BIEN AVANT LA COURSE LANDAISE



Patrimoine culturel gascon particulièrement enraciné dans les Landes et les marges des départements voisins, la course dite landaise telle qu’on la connaît actuellement est née au cours du XIXe siècle. On peut cependant faire remonter les origines lointaines et primitives de cette tradition régionale jusqu’au Moyen Age.
En effet, un premier texte mentionnant, pour les interdire, des lâchers de taureaux, bœufs et vaches dans les rues du Sud-Ouest est un arrêté des échevins de Bayonne daté de 1289 conservé aux archives municipales.
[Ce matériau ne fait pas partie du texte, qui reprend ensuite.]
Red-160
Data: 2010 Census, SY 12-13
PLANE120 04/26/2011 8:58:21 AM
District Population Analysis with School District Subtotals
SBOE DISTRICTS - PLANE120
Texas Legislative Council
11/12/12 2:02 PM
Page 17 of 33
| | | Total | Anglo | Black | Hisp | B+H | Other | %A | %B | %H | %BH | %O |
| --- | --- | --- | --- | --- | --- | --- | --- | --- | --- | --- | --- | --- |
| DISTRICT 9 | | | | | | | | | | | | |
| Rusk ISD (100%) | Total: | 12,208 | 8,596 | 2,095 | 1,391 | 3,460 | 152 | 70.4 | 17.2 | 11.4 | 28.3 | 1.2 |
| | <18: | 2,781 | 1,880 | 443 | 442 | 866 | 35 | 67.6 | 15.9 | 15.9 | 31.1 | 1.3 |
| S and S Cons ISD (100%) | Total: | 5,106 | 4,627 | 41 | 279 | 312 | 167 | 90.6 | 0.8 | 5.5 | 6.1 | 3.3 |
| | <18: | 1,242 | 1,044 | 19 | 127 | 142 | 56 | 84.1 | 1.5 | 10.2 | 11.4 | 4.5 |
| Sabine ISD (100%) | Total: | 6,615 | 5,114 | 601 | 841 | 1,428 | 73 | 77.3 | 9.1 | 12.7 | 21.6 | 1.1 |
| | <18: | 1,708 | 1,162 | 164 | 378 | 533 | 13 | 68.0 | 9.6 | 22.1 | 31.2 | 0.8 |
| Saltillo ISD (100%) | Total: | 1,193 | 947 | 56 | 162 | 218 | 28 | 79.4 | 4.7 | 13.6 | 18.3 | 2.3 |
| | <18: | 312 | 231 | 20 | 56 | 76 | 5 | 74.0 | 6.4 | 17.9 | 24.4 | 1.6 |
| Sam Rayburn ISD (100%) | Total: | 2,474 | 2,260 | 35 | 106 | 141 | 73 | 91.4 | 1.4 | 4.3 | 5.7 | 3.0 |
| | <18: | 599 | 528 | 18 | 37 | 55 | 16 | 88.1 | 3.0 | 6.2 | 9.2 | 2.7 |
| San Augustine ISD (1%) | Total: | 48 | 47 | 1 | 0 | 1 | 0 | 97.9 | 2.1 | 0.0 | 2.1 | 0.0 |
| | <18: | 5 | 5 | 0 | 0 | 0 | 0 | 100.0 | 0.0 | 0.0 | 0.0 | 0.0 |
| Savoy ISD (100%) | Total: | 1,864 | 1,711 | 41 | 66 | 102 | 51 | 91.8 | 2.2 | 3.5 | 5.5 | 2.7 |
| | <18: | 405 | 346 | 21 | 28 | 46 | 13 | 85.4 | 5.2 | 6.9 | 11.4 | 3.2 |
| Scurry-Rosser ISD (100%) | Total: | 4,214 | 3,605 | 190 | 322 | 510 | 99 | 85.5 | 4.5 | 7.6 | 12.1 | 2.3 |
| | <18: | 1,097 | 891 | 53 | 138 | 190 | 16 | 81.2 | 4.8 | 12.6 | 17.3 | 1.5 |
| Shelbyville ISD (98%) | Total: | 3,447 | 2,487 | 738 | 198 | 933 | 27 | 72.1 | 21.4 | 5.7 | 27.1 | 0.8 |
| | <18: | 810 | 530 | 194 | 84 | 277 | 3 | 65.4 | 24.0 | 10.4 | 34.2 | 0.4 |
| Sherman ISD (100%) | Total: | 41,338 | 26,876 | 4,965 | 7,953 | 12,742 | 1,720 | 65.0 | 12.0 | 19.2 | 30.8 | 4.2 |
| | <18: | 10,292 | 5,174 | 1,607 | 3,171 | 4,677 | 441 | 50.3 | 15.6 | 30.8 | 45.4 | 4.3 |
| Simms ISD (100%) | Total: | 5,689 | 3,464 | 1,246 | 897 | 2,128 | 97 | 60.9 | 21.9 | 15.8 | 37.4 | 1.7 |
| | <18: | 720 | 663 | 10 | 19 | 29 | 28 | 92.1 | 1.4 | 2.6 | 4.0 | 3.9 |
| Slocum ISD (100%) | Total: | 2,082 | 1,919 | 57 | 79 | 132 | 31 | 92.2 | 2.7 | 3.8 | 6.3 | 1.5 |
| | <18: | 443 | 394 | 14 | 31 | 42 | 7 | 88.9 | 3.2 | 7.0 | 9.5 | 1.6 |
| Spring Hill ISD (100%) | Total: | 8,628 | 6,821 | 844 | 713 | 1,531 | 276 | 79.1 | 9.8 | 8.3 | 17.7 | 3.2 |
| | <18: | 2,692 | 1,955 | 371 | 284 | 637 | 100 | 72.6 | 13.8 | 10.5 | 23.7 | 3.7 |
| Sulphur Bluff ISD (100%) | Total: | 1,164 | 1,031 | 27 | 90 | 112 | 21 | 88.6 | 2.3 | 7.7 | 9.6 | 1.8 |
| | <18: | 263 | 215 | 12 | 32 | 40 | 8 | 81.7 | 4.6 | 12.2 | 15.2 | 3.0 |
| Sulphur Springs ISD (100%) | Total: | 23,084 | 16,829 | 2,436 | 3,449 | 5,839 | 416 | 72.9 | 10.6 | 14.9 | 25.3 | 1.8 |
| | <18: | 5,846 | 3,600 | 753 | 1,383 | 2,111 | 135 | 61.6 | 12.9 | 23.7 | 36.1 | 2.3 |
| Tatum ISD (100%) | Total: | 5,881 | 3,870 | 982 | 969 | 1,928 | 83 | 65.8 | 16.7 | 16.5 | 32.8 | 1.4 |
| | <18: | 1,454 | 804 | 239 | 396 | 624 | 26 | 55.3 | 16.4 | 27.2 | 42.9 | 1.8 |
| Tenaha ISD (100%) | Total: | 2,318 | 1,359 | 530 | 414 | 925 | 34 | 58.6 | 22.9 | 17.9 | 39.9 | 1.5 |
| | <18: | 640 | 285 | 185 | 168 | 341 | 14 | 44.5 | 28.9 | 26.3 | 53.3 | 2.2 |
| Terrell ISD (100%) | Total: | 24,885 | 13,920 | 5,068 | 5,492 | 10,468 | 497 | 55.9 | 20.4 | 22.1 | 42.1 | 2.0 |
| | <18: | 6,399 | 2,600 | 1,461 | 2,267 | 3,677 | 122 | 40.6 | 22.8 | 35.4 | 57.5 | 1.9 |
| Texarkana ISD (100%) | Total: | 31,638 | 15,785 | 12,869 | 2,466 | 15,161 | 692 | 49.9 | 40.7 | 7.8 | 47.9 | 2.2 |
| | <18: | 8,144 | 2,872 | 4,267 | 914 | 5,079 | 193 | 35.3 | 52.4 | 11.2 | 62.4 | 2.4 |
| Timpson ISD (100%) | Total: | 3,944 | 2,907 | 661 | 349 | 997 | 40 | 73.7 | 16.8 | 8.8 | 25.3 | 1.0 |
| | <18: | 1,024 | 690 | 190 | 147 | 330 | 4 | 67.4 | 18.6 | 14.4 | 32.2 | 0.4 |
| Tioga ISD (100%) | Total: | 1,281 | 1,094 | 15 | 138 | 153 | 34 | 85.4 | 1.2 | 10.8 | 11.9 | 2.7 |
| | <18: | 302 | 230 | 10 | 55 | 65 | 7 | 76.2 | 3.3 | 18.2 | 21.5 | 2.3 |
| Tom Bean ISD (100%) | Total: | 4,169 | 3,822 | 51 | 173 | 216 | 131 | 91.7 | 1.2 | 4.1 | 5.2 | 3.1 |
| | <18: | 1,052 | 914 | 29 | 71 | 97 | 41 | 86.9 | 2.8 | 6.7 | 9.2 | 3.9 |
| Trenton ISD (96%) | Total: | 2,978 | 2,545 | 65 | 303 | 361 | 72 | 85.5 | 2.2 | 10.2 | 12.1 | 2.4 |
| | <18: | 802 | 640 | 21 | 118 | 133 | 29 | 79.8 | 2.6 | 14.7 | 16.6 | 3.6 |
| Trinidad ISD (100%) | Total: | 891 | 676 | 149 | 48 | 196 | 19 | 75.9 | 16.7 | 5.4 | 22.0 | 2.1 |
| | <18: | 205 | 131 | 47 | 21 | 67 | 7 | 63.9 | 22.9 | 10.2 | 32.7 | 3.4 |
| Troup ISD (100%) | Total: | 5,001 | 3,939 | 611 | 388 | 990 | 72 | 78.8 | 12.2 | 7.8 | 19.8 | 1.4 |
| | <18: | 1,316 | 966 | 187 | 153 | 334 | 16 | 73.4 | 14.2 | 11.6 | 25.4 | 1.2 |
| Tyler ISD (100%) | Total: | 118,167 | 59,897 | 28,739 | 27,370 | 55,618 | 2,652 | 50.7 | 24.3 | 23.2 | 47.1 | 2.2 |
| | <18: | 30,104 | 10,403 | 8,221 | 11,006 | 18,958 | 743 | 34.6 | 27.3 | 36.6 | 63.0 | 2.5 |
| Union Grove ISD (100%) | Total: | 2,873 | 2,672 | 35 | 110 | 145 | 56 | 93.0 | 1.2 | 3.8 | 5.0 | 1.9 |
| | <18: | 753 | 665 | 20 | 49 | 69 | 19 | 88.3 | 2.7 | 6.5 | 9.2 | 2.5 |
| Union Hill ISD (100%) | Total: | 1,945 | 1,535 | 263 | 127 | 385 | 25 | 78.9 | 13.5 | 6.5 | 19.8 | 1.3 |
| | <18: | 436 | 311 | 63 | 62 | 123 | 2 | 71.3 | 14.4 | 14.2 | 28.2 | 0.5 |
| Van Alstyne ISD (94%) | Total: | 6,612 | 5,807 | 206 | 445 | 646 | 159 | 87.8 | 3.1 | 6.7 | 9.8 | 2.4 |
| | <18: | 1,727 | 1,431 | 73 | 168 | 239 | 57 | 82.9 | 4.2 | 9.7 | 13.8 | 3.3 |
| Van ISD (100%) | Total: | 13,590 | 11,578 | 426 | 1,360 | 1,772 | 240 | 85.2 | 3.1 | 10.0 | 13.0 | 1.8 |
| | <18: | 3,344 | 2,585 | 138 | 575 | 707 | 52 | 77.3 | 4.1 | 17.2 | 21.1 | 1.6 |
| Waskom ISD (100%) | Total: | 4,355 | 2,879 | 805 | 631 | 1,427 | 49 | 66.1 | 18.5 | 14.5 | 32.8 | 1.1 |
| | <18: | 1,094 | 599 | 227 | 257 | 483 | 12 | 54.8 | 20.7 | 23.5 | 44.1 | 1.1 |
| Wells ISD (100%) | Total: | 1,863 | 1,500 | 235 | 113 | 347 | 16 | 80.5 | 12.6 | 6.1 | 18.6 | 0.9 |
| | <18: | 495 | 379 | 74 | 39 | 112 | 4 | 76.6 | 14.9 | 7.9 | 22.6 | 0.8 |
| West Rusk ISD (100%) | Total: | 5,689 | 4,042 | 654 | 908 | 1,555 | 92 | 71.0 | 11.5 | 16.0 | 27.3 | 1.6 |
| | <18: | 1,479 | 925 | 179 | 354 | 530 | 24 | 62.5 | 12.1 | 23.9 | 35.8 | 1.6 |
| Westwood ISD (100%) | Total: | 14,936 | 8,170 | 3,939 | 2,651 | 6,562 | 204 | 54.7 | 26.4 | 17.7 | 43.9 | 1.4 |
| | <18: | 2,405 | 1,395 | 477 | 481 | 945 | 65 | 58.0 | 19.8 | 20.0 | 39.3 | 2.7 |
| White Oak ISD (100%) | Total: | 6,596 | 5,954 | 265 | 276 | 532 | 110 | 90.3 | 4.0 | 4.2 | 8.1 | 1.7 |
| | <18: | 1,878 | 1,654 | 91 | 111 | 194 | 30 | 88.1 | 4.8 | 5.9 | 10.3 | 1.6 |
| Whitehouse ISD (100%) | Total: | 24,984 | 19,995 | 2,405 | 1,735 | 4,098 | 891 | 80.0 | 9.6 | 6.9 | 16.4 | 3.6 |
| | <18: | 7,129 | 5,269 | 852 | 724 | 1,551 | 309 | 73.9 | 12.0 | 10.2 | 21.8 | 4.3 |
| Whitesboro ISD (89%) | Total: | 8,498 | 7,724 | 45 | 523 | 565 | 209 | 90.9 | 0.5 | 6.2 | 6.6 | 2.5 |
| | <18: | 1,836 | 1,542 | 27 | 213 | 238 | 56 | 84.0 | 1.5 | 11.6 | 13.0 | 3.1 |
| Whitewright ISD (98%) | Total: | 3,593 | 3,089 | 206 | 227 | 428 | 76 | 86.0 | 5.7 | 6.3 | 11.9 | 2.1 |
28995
A Saint-Sever, un autre document de décembre 1457 conservé aux Archives nationales (rémission accordée par Charles VII à un archer propriétaire d'une taverne dans laquelle les convives s'étaient battus un jour de course), et les comptes conservés de la ville, font état d’une coutume immémoriale de faire courir (c’est-à-dire poursuivre à la course) des vaches et bœufs dans les rues à l’occasion des fêtes annuelles de la Saint Jean.
Sans emplacement particulier réservé, ces courses consistaient à lâcher les animaux dans les rues, sans aucune précaution de sécurité, à la disposition des plus téméraires osant les provoquer et défier les cornes. Il s’agissait la plupart du temps de bêtes devant être conduites à l’abattoir, et cela devint un jeu anarchique et païen destiné à la jeunesse courageuse en quête de sensations.  Un compte rendu en gascon de 1603 montre qu’il s’agissait surtout de piquer l’animal avec des aiguillons fixés au bout de bâtons, et de feintes dites « à la barre panade », ou du « paré » qui consistait à détourner des mains la tête de l’animal lors de sa charge, tout en effaçant un peu le corps.
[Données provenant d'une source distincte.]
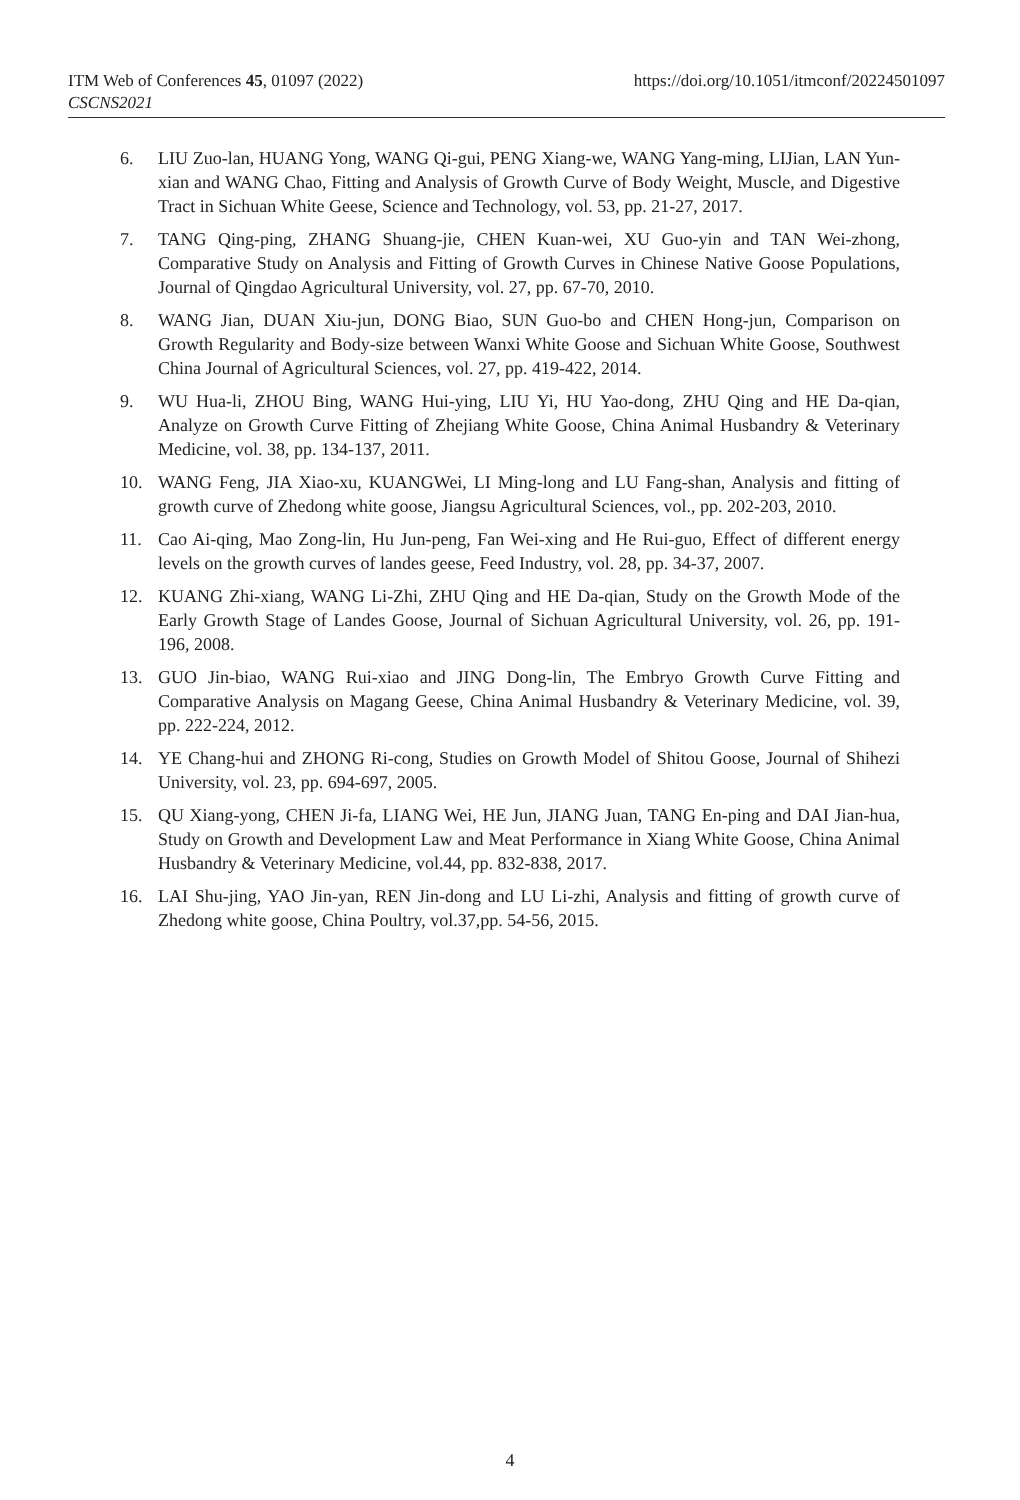ITM Web of Conferences 45, 01097 (2022)
CSCNS2021
https://doi.org/10.1051/itmconf/20224501097
6. LIU Zuo-lan, HUANG Yong, WANG Qi-gui, PENG Xiang-we, WANG Yang-ming, LIJian, LAN Yun-xian and WANG Chao, Fitting and Analysis of Growth Curve of Body Weight, Muscle, and Digestive Tract in Sichuan White Geese, Science and Technology, vol. 53, pp. 21-27, 2017.
7. TANG Qing-ping, ZHANG Shuang-jie, CHEN Kuan-wei, XU Guo-yin and TAN Wei-zhong, Comparative Study on Analysis and Fitting of Growth Curves in Chinese Native Goose Populations, Journal of Qingdao Agricultural University, vol. 27, pp. 67-70, 2010.
8. WANG Jian, DUAN Xiu-jun, DONG Biao, SUN Guo-bo and CHEN Hong-jun, Comparison on Growth Regularity and Body-size between Wanxi White Goose and Sichuan White Goose, Southwest China Journal of Agricultural Sciences, vol. 27, pp. 419-422, 2014.
9. WU Hua-li, ZHOU Bing, WANG Hui-ying, LIU Yi, HU Yao-dong, ZHU Qing and HE Da-qian, Analyze on Growth Curve Fitting of Zhejiang White Goose, China Animal Husbandry & Veterinary Medicine, vol. 38, pp. 134-137, 2011.
10. WANG Feng, JIA Xiao-xu, KUANGWei, LI Ming-long and LU Fang-shan, Analysis and fitting of growth curve of Zhedong white goose, Jiangsu Agricultural Sciences, vol., pp. 202-203, 2010.
11. Cao Ai-qing, Mao Zong-lin, Hu Jun-peng, Fan Wei-xing and He Rui-guo, Effect of different energy levels on the growth curves of landes geese, Feed Industry, vol. 28, pp. 34-37, 2007.
12. KUANG Zhi-xiang, WANG Li-Zhi, ZHU Qing and HE Da-qian, Study on the Growth Mode of the Early Growth Stage of Landes Goose, Journal of Sichuan Agricultural University, vol. 26, pp. 191-196, 2008.
13. GUO Jin-biao, WANG Rui-xiao and JING Dong-lin, The Embryo Growth Curve Fitting and Comparative Analysis on Magang Geese, China Animal Husbandry & Veterinary Medicine, vol. 39, pp. 222-224, 2012.
14. YE Chang-hui and ZHONG Ri-cong, Studies on Growth Model of Shitou Goose, Journal of Shihezi University, vol. 23, pp. 694-697, 2005.
15. QU Xiang-yong, CHEN Ji-fa, LIANG Wei, HE Jun, JIANG Juan, TANG En-ping and DAI Jian-hua, Study on Growth and Development Law and Meat Performance in Xiang White Goose, China Animal Husbandry & Veterinary Medicine, vol.44, pp. 832-838, 2017.
16. LAI Shu-jing, YAO Jin-yan, REN Jin-dong and LU Li-zhi, Analysis and fitting of growth curve of Zhedong white goose, China Poultry, vol.37,pp. 54-56, 2015.
4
La tradition était tellement établie que le 29 aout 1561 des courses de taureaux furent données à Saint Germain en Laye dans une enceinte fermée en l’honneur de Jeanne d’Albret, reine de Navarre, et de sons fils à peine arrivés à l’occasion du colloque de Poissy (lettre de l’ambassadeur à Philippe II d’Espagne)
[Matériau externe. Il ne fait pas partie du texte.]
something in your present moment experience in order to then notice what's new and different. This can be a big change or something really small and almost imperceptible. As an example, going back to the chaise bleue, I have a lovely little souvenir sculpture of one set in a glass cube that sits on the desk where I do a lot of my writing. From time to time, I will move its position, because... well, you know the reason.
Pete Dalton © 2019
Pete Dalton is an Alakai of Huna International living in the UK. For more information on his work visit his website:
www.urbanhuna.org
Elle n’était pourtant pas admise par les autorités religieuses. En 1567, une bulle du pape Pie V défendit, sous peine d’excommunication et d’anathème, de permettre des spectacles comportant des combats ou luttes avec des taureaux et autres animaux (visant particulièrement les courses espagnoles).
En 1634, 1641 et 1647, l’évêque d’Aire n’eut de cesse de vouloir interdire, en vain, les courses dans son diocèse. En réaction, dès 1636, les habitants de Mont-de-Marsan adressant une supplique au duc d’Epernon, gouverneur de Guyenne, déclaraient qu’ils étaient en possession, de temps et à jamais, de faire des courses de taureaux pour célébrer la fête de sainte Marie-Madeleine. Le duc y agréa et autorisa les courses le 18 juillet 1636, sous réserve de faire scier les cornes.
Déjà, un conseiller au Parlement de Bordeaux et chroniqueur, évoquant une course ayant eu lieu dans la ville en 1604, écrivit : « ces taureaux n’estoyent pas des plus furieux ni semblables à ceux qu’on faict courre à Bazas le jour et feste de la Sainct-Jean, au Mont-de-Marsan à la Magdelaine, et à Sainct-Sever à la Sainct-Jean aussi … car, en un mot, c’estoyent des bœufs ». (Jean de Gaufreteau, Chronique bordeloise, édition 1878, tome 2)
Pourtant, le 26 mai 1665, le conseil municipal de Saint-Sever, dans un contexte difficile de rébellion contre la gabelle et de la répression de l’intendant Pellot, abolit les courses « à tout jamais » pour mettre fin aux abus et à l’impunité passés. A Dax on interdit seulement les courses, sous peine d’amende, pour les bœufs destinés à la boucherie qu’on avait l’habitude de faire courir dans les rues avant de les tuer.
Partout, cependant, les tentatives des autorités se heurtèrent à l’opposition du peuple, comme à Aire en 1723 lorsque, après que le chanoine de la cathédrale et un jurat eurent tenté d’empêcher une telle course, la brigade de gens d’armes dut intervenir contre l’attroupement d’un peuple menaçant de s’armer.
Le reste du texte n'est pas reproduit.